Comment s’enrichir au Maroc ? C’est une interrogation qui doit faire rêver bien de monde ! Pourtant, durant la deuxième moitié du 20è siècle marocain, les solutions n’étaient pas pléthore. Soit on était riche de naissance, soit on s’encoquinait avec l’Etat et, par enchantement, on héritait pouvoir et fortune. Avec le temps, cela devint une pratique courante.
La Cour spéciale de justice a beaucoup de travail depuis l’avènement du roi Mohammed VI. Qu’elle soit vigilante ou qu’elle traîne le regard, la CIJ est de toutes les façons noyée de dossiers relatifs à l’abus de biens publics et sociaux, à l’enrichissement illicite, aux détournements divers de fonds etc.
Comment en est-on arrivé à ce degré criard de dépravation ? Pourquoi l’Etat a fermé les yeux sur autant de responsabilité qui, dans tous les cas de figures possibles, ne pouvait s’exercer dans le secret total ? En fait de questions et de réponses, il s’agit plutôt de comprendre quels étaient les soubassements politiques et socioculturels qui ont permis une telle déferlante d’affaires mettant en cause les fortunés d’aujourd’hui, tous ayant eu manne à partir avec les institutions publiques.
La roue dégoulinante
Le temps politique marocain de la première moitié du 20è siècle, nous l’avons suffisamment écrit sur ces mêmes colonnes depuis maintenant deux ans et quelques, a été construit sur deux fondements. Le premier a trait à la gestion socioculturelle de la société globale. Il était entendu, jusqu’à la fin des années quatre vingt du siècle passé que, pour avoir l’oreille du pouvoir d’Etat, il fallait faire montre de sollicitude face à tout ce qui venait des appareils. Ceux-ci, guidés par la trame commune de l’obéissance sans réticence, distribuaient les rôles suivant une courbe descendante allant du haut sommet de l’Etat à la plus basse échelle de la Communauté. Entre le premier et la dernière, un seul échos était valide : regarde, prends et tais-toi.

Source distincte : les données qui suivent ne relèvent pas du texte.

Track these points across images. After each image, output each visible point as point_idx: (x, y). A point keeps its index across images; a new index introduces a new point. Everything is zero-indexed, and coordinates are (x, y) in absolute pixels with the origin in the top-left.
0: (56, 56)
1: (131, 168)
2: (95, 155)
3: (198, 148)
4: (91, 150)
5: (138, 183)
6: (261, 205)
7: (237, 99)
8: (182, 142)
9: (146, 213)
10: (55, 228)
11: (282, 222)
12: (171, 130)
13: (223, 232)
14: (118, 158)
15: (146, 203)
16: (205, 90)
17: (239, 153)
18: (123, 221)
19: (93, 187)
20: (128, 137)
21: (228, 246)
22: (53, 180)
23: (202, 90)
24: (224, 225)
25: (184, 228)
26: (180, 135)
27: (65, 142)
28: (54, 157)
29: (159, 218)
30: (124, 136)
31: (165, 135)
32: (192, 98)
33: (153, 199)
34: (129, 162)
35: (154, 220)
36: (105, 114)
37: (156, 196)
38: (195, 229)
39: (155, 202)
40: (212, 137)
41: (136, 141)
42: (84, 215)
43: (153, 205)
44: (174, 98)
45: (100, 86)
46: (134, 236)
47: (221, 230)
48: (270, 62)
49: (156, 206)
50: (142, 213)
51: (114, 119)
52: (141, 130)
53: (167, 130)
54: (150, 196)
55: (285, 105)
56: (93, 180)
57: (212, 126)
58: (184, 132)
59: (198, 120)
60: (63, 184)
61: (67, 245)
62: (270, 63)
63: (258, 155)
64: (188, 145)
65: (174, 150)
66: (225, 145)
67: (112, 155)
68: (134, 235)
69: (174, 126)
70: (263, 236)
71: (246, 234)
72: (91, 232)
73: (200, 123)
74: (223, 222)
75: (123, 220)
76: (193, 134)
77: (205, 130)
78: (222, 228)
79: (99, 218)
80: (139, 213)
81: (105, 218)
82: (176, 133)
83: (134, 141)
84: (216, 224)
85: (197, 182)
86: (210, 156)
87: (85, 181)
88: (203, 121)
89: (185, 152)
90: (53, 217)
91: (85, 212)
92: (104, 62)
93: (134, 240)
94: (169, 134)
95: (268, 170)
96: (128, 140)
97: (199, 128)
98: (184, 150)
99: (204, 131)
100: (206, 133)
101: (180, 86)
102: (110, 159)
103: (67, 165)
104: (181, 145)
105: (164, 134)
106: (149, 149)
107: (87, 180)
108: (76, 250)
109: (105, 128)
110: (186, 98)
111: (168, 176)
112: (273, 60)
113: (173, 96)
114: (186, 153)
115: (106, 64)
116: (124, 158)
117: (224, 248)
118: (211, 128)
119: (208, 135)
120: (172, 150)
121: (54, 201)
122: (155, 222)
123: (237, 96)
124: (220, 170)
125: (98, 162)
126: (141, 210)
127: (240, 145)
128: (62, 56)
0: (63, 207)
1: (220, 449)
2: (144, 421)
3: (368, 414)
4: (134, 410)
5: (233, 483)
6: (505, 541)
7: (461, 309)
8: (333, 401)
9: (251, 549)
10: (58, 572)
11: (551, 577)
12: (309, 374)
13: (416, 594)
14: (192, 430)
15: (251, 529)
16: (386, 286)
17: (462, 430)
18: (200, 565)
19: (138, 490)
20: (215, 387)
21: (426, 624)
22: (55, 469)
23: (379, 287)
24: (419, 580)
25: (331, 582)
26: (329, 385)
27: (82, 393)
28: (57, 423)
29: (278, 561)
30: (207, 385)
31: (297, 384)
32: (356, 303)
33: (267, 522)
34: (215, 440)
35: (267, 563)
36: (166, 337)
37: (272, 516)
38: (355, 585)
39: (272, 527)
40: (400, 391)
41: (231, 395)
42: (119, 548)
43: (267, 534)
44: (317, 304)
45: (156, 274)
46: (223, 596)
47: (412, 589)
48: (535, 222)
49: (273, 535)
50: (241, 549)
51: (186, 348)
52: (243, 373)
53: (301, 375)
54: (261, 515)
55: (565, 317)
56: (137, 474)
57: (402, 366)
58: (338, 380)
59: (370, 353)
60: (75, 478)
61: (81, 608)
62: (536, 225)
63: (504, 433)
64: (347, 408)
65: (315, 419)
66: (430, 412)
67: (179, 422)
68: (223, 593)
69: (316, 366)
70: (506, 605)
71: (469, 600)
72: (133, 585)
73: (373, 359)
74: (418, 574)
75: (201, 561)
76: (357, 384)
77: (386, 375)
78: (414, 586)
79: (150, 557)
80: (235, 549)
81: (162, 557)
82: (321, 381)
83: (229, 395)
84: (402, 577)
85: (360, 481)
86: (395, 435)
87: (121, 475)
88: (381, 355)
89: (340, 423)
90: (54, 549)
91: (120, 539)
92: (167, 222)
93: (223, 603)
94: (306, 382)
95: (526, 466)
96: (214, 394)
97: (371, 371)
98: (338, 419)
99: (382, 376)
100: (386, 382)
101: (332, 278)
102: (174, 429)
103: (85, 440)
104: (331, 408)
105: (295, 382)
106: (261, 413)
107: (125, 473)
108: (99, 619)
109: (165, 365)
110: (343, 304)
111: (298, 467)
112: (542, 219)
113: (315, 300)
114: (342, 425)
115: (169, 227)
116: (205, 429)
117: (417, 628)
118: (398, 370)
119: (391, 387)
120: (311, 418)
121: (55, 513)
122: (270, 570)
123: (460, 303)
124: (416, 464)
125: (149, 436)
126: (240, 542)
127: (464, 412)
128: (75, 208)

Cette règle sociale avait un soubassement évident : la culture de la main à la patte pour/par tous. Ce qui induit, bien entendu, le deuxième fondement cultivant l’impunité à l’infini. Quoiqu’il en fût, il était important de s’abreuver de la culture publique dominante stipulant que, pour plaire, il fallait s’exécuter, se servir à chaque coup, partager les bienfaits inhérents à l’acte d’obéissance, tout en faisant vite pour laisser la place à d’autres. La problématique de la punition au Maroc, en ce qui concerne l’enrichissement illicite (sous toutes ses facettes et formes) est automatiquement liée à la gestion politique de la relation permanente entre l’autorité publique (dans ses différentes ramifications) et la présemption de culpabilité. Au Maroc, depuis 1960 jusqu’en 1998, la mise en accusation pour détournements, abus de biens sociaux, concussion etc.… a été traitée au cas par cas, selon la nature et le degré d’implication du concerné dans la mise en œuvre/exécution du mal-Etat.

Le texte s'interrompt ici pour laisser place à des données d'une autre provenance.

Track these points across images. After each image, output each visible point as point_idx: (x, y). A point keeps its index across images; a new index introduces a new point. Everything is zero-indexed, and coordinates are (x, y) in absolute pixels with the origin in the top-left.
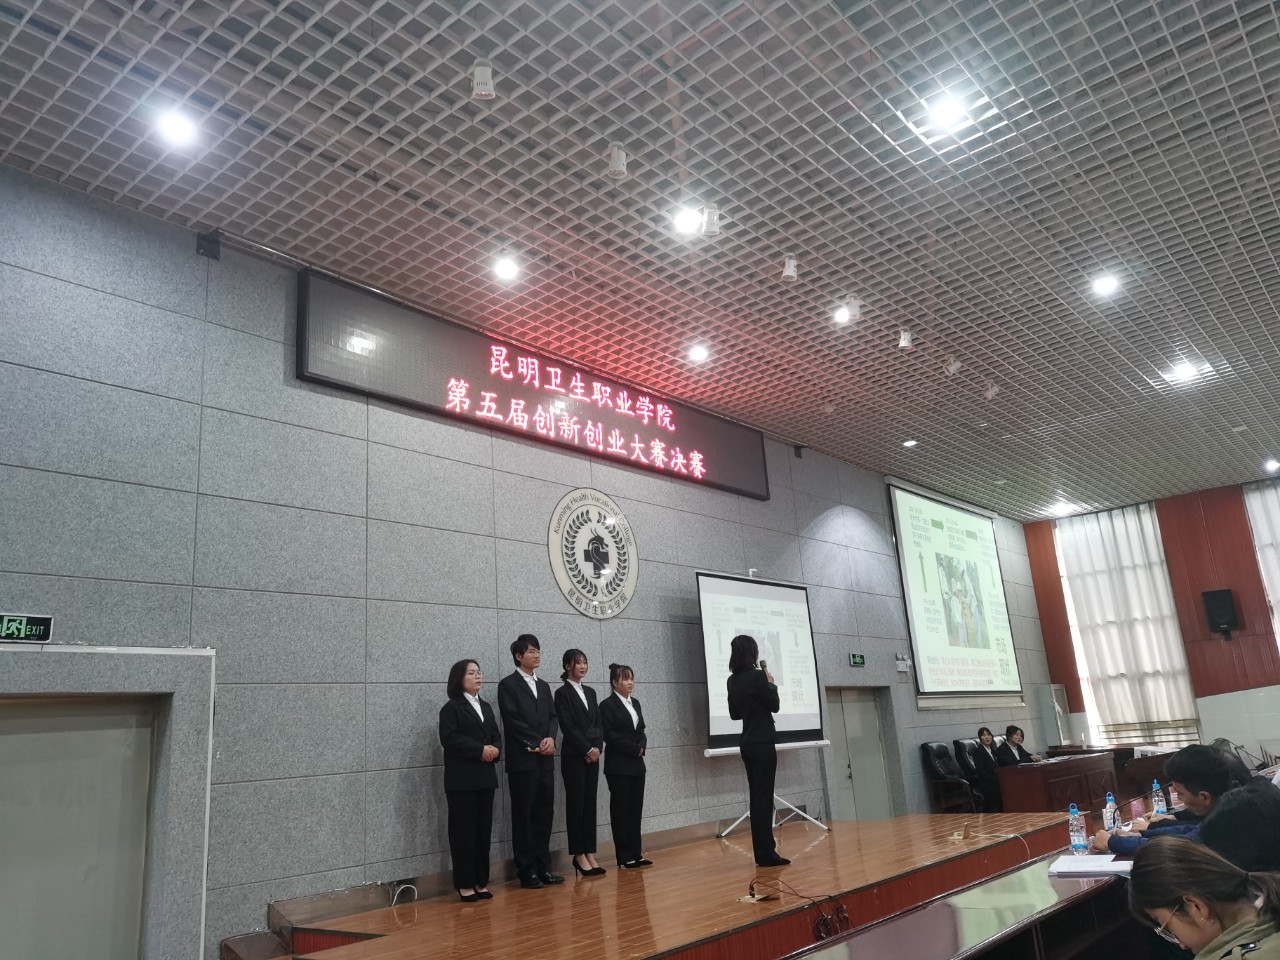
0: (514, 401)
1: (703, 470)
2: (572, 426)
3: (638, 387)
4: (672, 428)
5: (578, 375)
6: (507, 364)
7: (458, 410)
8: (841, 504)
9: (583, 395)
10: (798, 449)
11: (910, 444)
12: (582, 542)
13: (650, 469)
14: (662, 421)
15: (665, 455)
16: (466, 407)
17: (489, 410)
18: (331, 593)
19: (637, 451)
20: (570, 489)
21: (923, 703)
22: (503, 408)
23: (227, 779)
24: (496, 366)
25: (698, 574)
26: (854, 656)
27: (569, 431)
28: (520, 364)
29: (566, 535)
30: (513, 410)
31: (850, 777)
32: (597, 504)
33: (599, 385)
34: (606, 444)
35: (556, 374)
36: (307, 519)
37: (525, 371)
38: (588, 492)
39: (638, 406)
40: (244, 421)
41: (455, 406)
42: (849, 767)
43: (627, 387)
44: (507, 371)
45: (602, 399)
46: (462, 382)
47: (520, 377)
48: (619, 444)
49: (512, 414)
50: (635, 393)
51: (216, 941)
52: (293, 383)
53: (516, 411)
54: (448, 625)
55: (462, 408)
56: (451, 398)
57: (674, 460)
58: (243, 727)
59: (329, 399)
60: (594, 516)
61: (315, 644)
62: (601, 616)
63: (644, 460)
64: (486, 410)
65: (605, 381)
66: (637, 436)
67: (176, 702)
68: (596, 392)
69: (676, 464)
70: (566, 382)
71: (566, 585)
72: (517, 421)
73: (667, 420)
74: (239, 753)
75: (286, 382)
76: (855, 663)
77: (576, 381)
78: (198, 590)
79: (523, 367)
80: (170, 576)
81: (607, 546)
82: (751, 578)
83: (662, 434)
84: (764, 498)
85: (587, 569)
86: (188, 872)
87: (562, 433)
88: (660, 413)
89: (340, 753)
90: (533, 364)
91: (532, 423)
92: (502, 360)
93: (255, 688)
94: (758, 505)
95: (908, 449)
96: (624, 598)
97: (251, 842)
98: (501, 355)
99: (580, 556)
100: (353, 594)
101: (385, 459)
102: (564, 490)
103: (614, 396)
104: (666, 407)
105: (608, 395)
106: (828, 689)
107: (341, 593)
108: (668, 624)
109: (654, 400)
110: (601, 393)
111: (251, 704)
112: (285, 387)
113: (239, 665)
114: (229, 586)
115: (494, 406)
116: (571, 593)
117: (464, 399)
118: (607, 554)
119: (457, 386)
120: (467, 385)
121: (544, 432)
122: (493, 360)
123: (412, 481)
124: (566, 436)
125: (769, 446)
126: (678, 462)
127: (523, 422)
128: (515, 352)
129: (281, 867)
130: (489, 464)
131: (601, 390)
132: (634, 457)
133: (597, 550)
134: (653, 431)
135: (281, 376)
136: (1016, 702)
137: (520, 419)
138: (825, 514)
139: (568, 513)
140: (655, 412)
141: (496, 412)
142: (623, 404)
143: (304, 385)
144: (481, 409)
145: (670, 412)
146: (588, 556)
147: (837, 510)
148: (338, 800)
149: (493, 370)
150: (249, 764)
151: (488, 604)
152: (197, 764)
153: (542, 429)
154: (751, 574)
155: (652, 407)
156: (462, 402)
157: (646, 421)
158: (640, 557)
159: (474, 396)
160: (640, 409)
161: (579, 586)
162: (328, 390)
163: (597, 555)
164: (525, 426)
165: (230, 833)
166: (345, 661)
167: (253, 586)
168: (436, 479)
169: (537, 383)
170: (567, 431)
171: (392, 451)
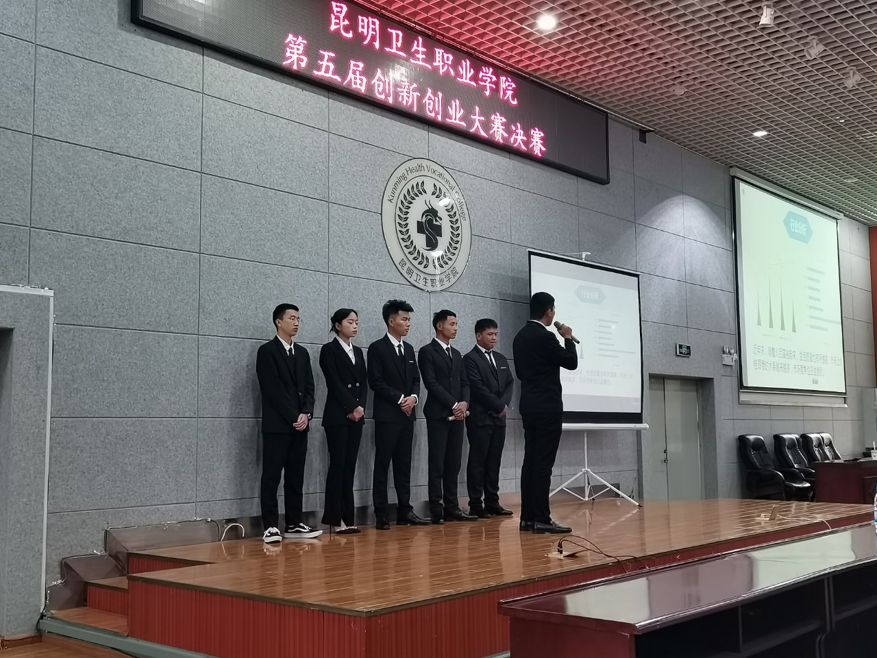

On le sait, en effet, l’Etat national hérité de l’ancien règne est caractérisé par la permissivité, le népotisme sélectif et, surtout, la prédisposition ‘’naturelle’’ à la corruptibilité. L’Etat marocain de la dernière moitié du 20è siècle avait donc la délinquance facile. Les hommes publics, qu’ils aient été à la banque, à la tête d’établissements publics, chargés de la sûreté nationale ou de la sécurité intérieure et extérieure du pays, les hommes du régime en somme, étaient tous - le ‘’tous’’ est ici confirmé - libertaires. D’où l’enrichissement tous azimuts qui semble, aujourd’hui, mis au ban de la justice. Il faut le souligner, les grands riches actuels ont été, à une très rare exception, au contact de l’Etat, entendre l’Etat d’hier bien entendu. Ce n’est pas un hasard qu’ils soient aujourd’hui très riches, puisque la politique d’Etat, engagée sur une longue période étalée sur quarante ans à partir de 1962, était fondée sur la capacité des hommes publics à frauder, voler, abuser et se faire corrompre. Le périple de l’enrichissement suivait cette courbe accumulatrice. Les grands ‘’poursuivis’’ par la Cour spéciale de justice viennent directement de cette époque.
La leçon bien apprise, même après le changement de la culture publique qui voudrait valoriser la morale et le sens de l’intérêt général, les jeunes loups qui ont actuellement pignon sur rue de la fortune-express racolent avec les mêmes ingrédients qui ont donné les fortunés du passé récent marocain.
Que faire ? Une simple mais délicate option : Que la justice, celle ordinaire avec débats contradictoires, droits de la défense et Cie, fasse son travail, dans la garantie par les hauts sommets de l’Etat de laisser la responsabilité s’exprimer, dans le tort comme à raison.